The mountain was ours.

And nobody, especially not a group of men 1.4 miles below us, could take that away.

That is the magic of trek. 


Savannah found that same trek magic in a quieter (but just as powerful) moment. 

My favorite moment from Leading Trek was not from a day full of hardships, sweat and blood, or tears. In fact, this was a laid back day full of growth, vulnerability, and finding comfort.

On our third day of trek, our group decided to stay at our campsite on Flat Laurel Creek and take a day hike to Black Balsam and Tennent Mountain. We hiked with our packs off, and when we got to the top of Black Balsam, we decided to set up lunch and eat. The view at the top was gorgeous: the sky was a clear sheet of blue, the mountains the color of fire, the air warm and comforting. We stayed there for three hours. 
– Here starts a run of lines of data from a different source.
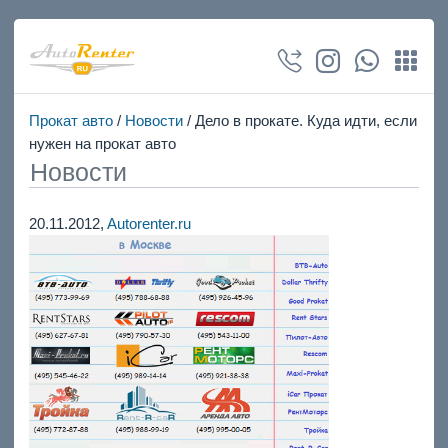
Прокат авто
/
Новости
/ Дело в прокате. Куда идти, если
нужен на прокат авто
Новости
20.11.2012,
Autorenter.ru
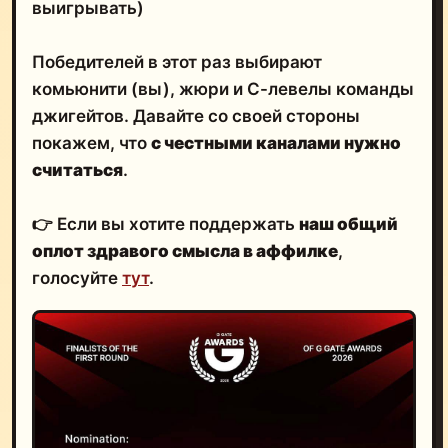
выигрывать)
Победителей в этот раз выбирают
комьюнити (вы), жюри и С-левелы команды
джигейтов. Давайте со своей стороны
покажем, что
с честными каналами нужно
считаться
.
👉
Если вы хотите поддержать
наш общий
оплот здравого смысла в аффилке
,
голосуйте
тут
.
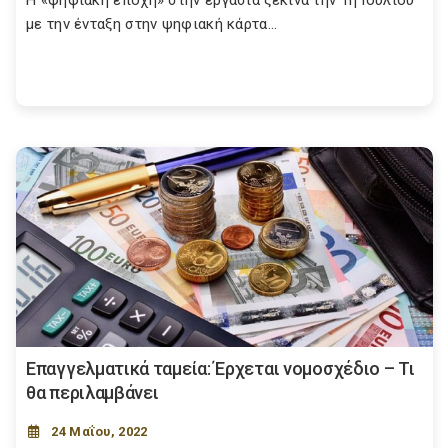
Η «ψηφιακή εποχή» στην εργασία ξεκινά την 1η Ιουλίου
με την ένταξη στην ψηφιακή κάρτα...
Επαγγελματικά ταμεία: Έρχεται νομοσχέδιο – Τι
θα περιλαμβάνει
24 Μαΐου, 2022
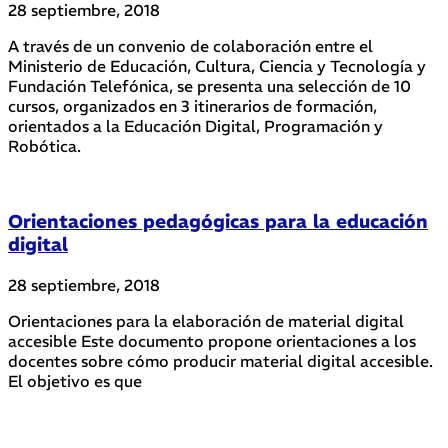
28 septiembre, 2018
A través de un convenio de colaboración entre el
Ministerio de Educación, Cultura, Ciencia y Tecnología y
Fundación Telefónica, se presenta una selección de 10
cursos, organizados en 3 itinerarios de formación,
orientados a la Educación Digital, Programación y
Robótica.
Orientaciones pedagógicas para la educación
digital
28 septiembre, 2018
Orientaciones para la elaboración de material digital
accesible Este documento propone orientaciones a los
docentes sobre cómo producir material digital accesible.
El objetivo es que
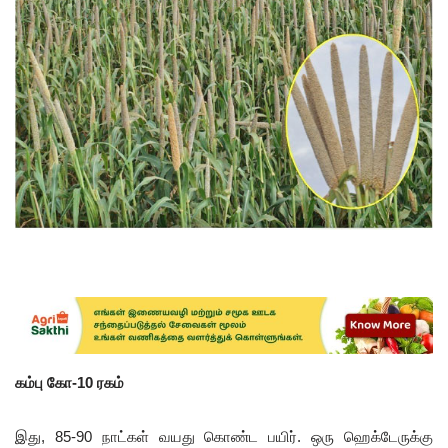
கம்பு கோ-10 ரகம்
இது, 85-90 நாட்கள் வயது கொண்ட பயிர். ஒரு ஹெக்டேருக்கு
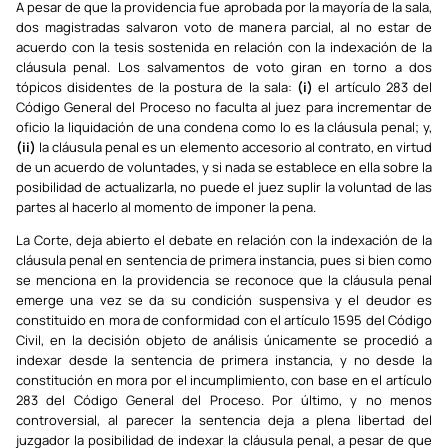
A pesar de que la providencia fue aprobada por la mayoría de la sala,
dos magistradas salvaron voto de manera parcial, al no estar de
acuerdo con la tesis sostenida en relación con la indexación de la
cláusula penal. Los salvamentos de voto giran en torno a dos
tópicos disidentes de la postura de la sala:
(i)
el artículo 283 del
Código General del Proceso no faculta al juez para incrementar de
oficio la liquidación de una condena como lo es la cláusula penal; y,
(ii)
la cláusula penal es un elemento accesorio al contrato, en virtud
de un acuerdo de voluntades, y si nada se establece en ella sobre la
posibilidad de actualizarla, no puede el juez suplir la voluntad de las
partes al hacerlo al momento de imponer la pena.
La Corte, deja abierto el debate en relación con la indexación de la
cláusula penal en sentencia de primera instancia, pues si bien como
se menciona en la providencia se reconoce que la cláusula penal
emerge una vez se da su condición suspensiva y el deudor es
constituido en mora de conformidad con el artículo 1595 del Código
Civil, en la decisión objeto de análisis únicamente se procedió a
indexar desde la sentencia de primera instancia, y no desde la
constitución en mora por el incumplimiento, con base en el artículo
283 del Código General del Proceso. Por último, y no menos
controversial, al parecer la sentencia deja a plena libertad del
juzgador la posibilidad de indexar la cláusula penal, a pesar de que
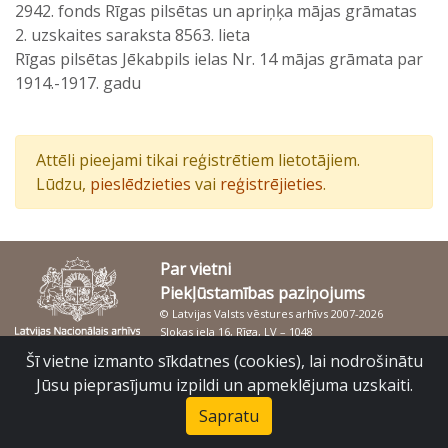
2942. fonds Rīgas pilsētas un apriņķa mājas grāmatas
2. uzskaites saraksta 8563. lieta
Rīgas pilsētas Jēkabpils ielas Nr. 14 mājas grāmata par
1914.-1917. gadu
Attēli pieejami tikai reģistrētiem lietotājiem.
Lūdzu,
pieslēdzieties
vai
reģistrējieties
.
Par vietni
Piekļūstamības paziņojums
© Latvijas Valsts vēstures arhīvs 2007-2026
Slokas iela 16, Rīga, LV – 1048
raduraksti@arhivi.gov.lv
Šī vietne izmanto sīkdatnes (cookies), lai nodrošinātu
Jūsu pieprasījumu izpildi un apmeklējuma uzskaiti.
Sapratu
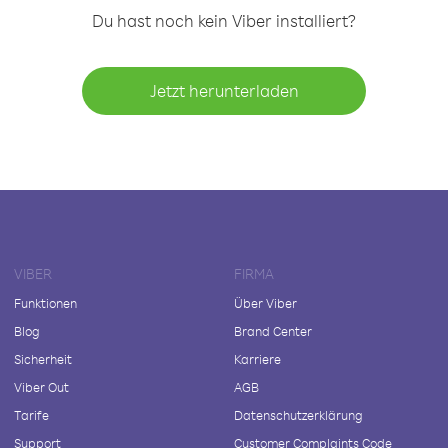
Du hast noch kein Viber installiert?
Jetzt herunterladen
VIBER
FIRMA
Funktionen
Über Viber
Blog
Brand Center
Sicherheit
Karriere
Viber Out
AGB
Tarife
Datenschutzerklärung
Support
Customer Complaints Code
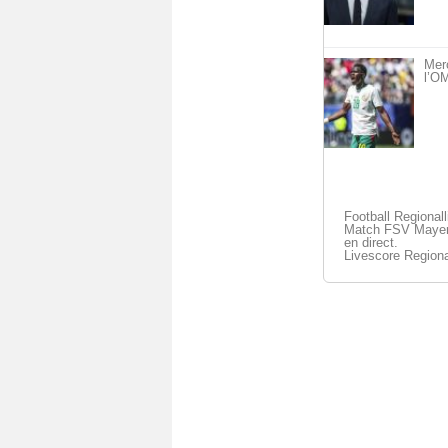
Mer
l’OM
Football Regional
Match FSV Mayence
en direct.
Livescore Regiona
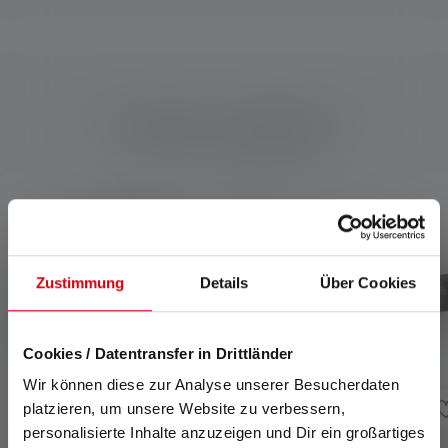
Produits compatibles
Skip product gallery
Zustimmung
Details
Über Cookies
Cookies / Datentransfer in Drittländer
Wir können diese zur Analyse unserer Besucherdaten
platzieren, um unsere Website zu verbessern,
personalisierte Inhalte anzuzeigen und Dir ein großartiges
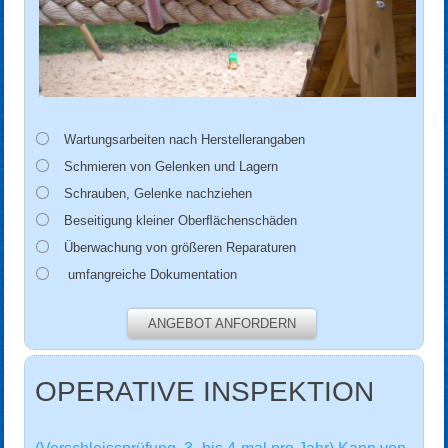
Wartungsarbeiten nach Herstellerangaben
Schmieren von Gelenken und Lagern
Schrauben, Gelenke nachziehen
Beseitigung kleiner Oberﬂächenschäden
Überwachung von größeren Reparaturen
umfangreiche Dokumentation
ANGEBOT ANFORDERN
OPERATIVE INSPEKTION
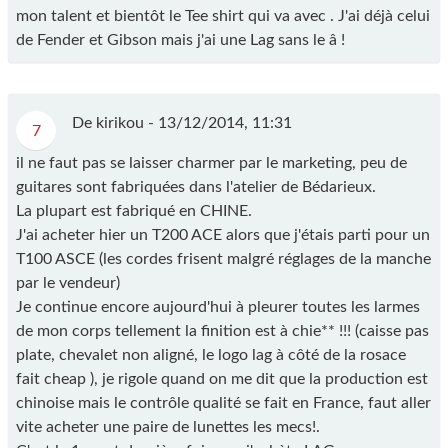
mon talent et bientôt le Tee shirt qui va avec . J'ai déjà celui
de Fender et Gibson mais j'ai une Lag sans le â !
De kirikou -
13/12/2014, 11:31
7
il ne faut pas se laisser charmer par le marketing, peu de
guitares sont fabriquées dans l'atelier de Bédarieux.
La plupart est fabriqué en CHINE.
J'ai acheter hier un T200 ACE alors que j'étais parti pour un
T100 ASCE (les cordes frisent malgré réglages de la manche
par le vendeur)
Je continue encore aujourd'hui à pleurer toutes les larmes
de mon corps tellement la finition est à chie** !!! (caisse pas
plate, chevalet non aligné, le logo lag à côté de la rosace
fait cheap ), je rigole quand on me dit que la production est
chinoise mais le contrôle qualité se fait en France, faut aller
vite acheter une paire de lunettes les mecs!.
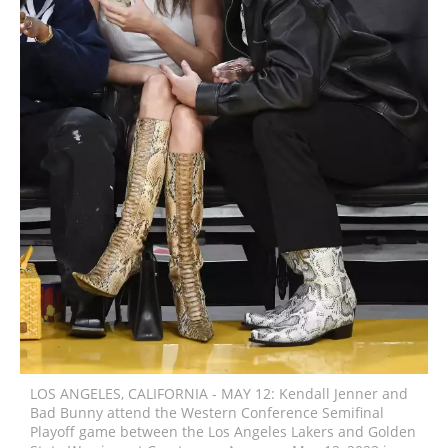
LOS ANGELES, CALIFORNIA - MAY 12: Kendall Jenner and
Bad Bunny attend the Western Conference Semifinal
Playoff game between the Los Angeles Lakers and Golden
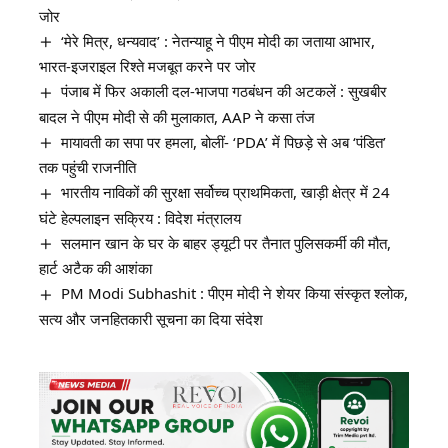
जोर
‘मेरे मित्र, धन्यवाद’ : नेतन्याहू ने पीएम मोदी का जताया आभार,
भारत-इजराइल रिश्ते मजबूत करने पर जोर
पंजाब में फिर अकाली दल-भाजपा गठबंधन की अटकलें : सुखबीर
बादल ने पीएम मोदी से की मुलाकात, AAP ने कसा तंज
मायावती का सपा पर हमला, बोलीं- ‘PDA’ में पिछड़े से अब ‘पंडित’
तक पहुंची राजनीति
भारतीय नाविकों की सुरक्षा सर्वोच्च प्राथमिकता, खाड़ी क्षेत्र में 24
घंटे हेल्पलाइन सक्रिय : विदेश मंत्रालय
सलमान खान के घर के बाहर ड्यूटी पर तैनात पुलिसकर्मी की मौत,
हार्ट अटैक की आशंका
PM Modi Subhashit : पीएम मोदी ने शेयर किया संस्कृत श्लोक,
सत्य और जनहितकारी सूचना का दिया संदेश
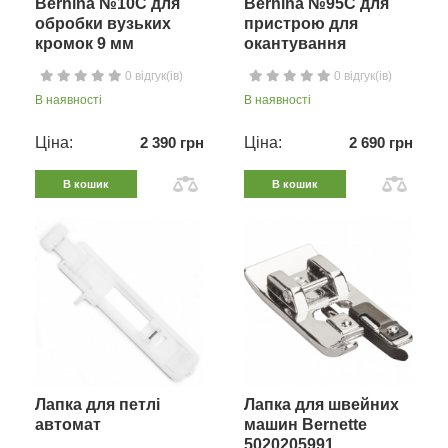
Bernina №10C для
Bernina №95C для
обробки вузьких
пристрою для
кромок 9 мм
окантування
0 відгук(ів)
0 відгук(ів)
В наявності
В наявності
Ціна:
2 390 грн
Ціна:
2 690 грн
В кошик
В кошик
Лапка для петлі
Лапка для швейних
автомат
машин Bernette
5020205991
Right before we left Black Balsam to head to Tennet, we sat down and had a student-led talk on how we could improve ourselves independently and as a team. Our instructors pitched in with observations, but it was up to us to figure out how to fix any problems. Because we took the time to talk, the rest of our trek flowed super smoothly thanks to our skyrocketing ability to work efficiently as a team and because of all of the laughs we were able to share over memories and stories on top of Black Balsam. 


Alex’s group surprised him with their positivity even in the face of a group member’s unexpected “tumble” on the Art Loeb. 

As we made our way up the Art Loeb Trail on arguably the most strenuous day of our trek, all seemed to be well with our group. From myself and Celeste leading up front all the way back to our fearless instructors Ezekiel and Hannah, everything was running smoothly and we were feeling good. So far no one had passed out, zero fuel bottles had exploded… 

Anyway, as I said, all was well, until one of our beloved team members took one wrong step. Before we knew it Kai was rolling head over heels down the side of the mountain! I stared in horror and amazement as Kai “gracefully cascaded” down the incline. In the time it took me to think “Oh no!”, Ezekiel had already shed his pack and was hurrying to help Kai. By the time he got there, however, Kai was already back on their feet and just fine. As they made their way back up to the trail, I thought, “I guess that’s why their trail name is ‘Tumble’.” 

I was impressed that even when something unexpected happened, the energy on trek is so positive. We always try to see the upside of things, while making sure people are safe of course.

So, after everyone had caught their breath and had some water, we continued back up the mountain. Thanks to Ezekiel’s quick actions, I knew that we’d surely laugh about this at the campsite later that night… assuming we made it there without any more sudden and unexpected descents! 


For Jaya, five days of paddling was a completely new experience and one she’s now eager to have again. 

Hi! My name is Jaya, and I love to paddle. 

I never thought to introduce myself like that until last week. Before OA, I had never gone on any kind of trek, especially not a canoeing one. But after my first day on the French Broad last week, I was hooked. 

I am so excited that I was put in the only paddling group for Leading Trek this semester. Every day, we woke up to the sun rising over the river, ate breakfast, finished packing up camp, and rigged our boats. We paddled a total of 55 miles over 5 days during which we sang, danced, played games, and discussed politics while stuffing ourselves with delicious GORP. 

Each evening once we de-rigged and got our boats out of the water, we set up tents, made dinner, and started a campfire. We went to sleep under the stars, listening to the river, humming “No Diggity”. 

My favorite people in my favorite place doing my new favorite thing. 


These are just a few moments from Semester 51’s Leading Trek. Whether you, like our students, have trekked in the wilderness for five days, or if you’ve experienced leading in another setting like on a sports team or in an office, what stories do you remember from your own “leading trek” moments in life?